After a year of pop-up art workshops and small exhibits, the West End Art Gallery will open its own doors for the first time Jan. 24 at 1721 Baymiller St. Work from three artists connected to the West End will be on display, and people can participate in hands-on art making.

"We want people to know, when you come into this space, these are the things you'll experience," owner Tia Brown said.

Brown founded West End Art Gallery last year after graduating from MORTAR, the local agency that helps low-income entrepreneurs start their businesses. Since 2009, Brown had wanted to open a gallery in the West End.

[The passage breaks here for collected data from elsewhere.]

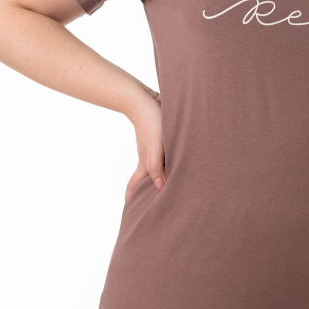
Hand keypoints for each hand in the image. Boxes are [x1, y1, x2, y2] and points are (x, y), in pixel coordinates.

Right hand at [125, 85, 165, 200]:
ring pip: (156, 168)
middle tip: (151, 204)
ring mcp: (153, 149)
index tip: (130, 210)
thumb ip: (156, 165)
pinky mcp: (159, 140)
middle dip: (146, 192)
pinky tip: (178, 163)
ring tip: (168, 188)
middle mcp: (148, 158)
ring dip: (160, 177)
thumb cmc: (150, 121)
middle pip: (146, 179)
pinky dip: (167, 164)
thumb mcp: (155, 145)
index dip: (132, 197)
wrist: (143, 98)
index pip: (135, 184)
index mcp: (145, 163)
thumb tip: (159, 186)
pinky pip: (163, 156)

She wanted to give the community where she and her husband bought their home, where they work and worship and raise their son, a space to be creative and celebrate the work of local artists.

The West End Art Gallery's Mike and Tia Brown (Photo provided by Tia Brown)

"We value art," Brown said. "We believe it helps people heal and grow and learn. We know because it's happened for us personally. Art was there to help us through a lot of things."

So, for a year, Brown ran the West End Art Gallery from whatever space she could find. She put together art workshops at community festivals and donated classrooms. She brought paintings into Seven Hills Neighborhood Houses, the community development and social service agency where she works. She filled the back bedroom of her home with art supplies.

She applied for grants and kept a close eye on West End properties.

And when the vacant storefront at 1721 Baymiller St., right next door to Seven Hills, was sold this summer, Brown immediately contacted owner Aaron Etzler. She didn't expect him to be interested in her proposal to rent the space on a month-to-month basis, but she figured she'd ask.

The timing was good. The West End was in the middle of the city's Neighborhood Enhancement Program, a 90-day project to beautify and revitalize the community. Through NEP, Brown said, she was able to secure a $5,000 grant that allowed Etzler to make building improvements -- adding a heating element, opening windows and building a bathroom -- and give the West End Art Gallery a two-year lease.

Almost everything in the gallery is donated. A crew of volunteers, many of them MORTAR graduates like Brown, came to paint the space. Because Brown and her husband, Michael, have full-time jobs, West End Art Gallery's hours will be sporadic.

"People can see the grassroots," Brown said. "It's down in the dirt."

Almost everything in the West End Art Gallery is donated. A crew of volunteers, many of them MORTAR graduates like Tia Brown, came to paint the new space. (Photo provided by Tia Brown)

But the gallery is open and will give West End artists like Tamara Johnson, a single mother of four and creator of one of the gallery's first exhibits, a space to show off their work. The opening exhibits at the West End Gallery will include six of Johnson's abstract, African-inspired drawings.

"I'm excited to have a chance to show my work," Johnson said. "And it'll be good for the community to have this space, to come and be inspired by art, to make art."

In addition to the gallery space, Brown also secured grants this year from ArtsWave and the Greater Cincinnati Foundation. She plans to offer at least two workshops a month -- paying local artists for their time and expertise -- in both the gallery space and in the neighborhood.

"We still want to be mobile, in the community," Brown said. "We want art to be accessible, and we want families to come and create it together."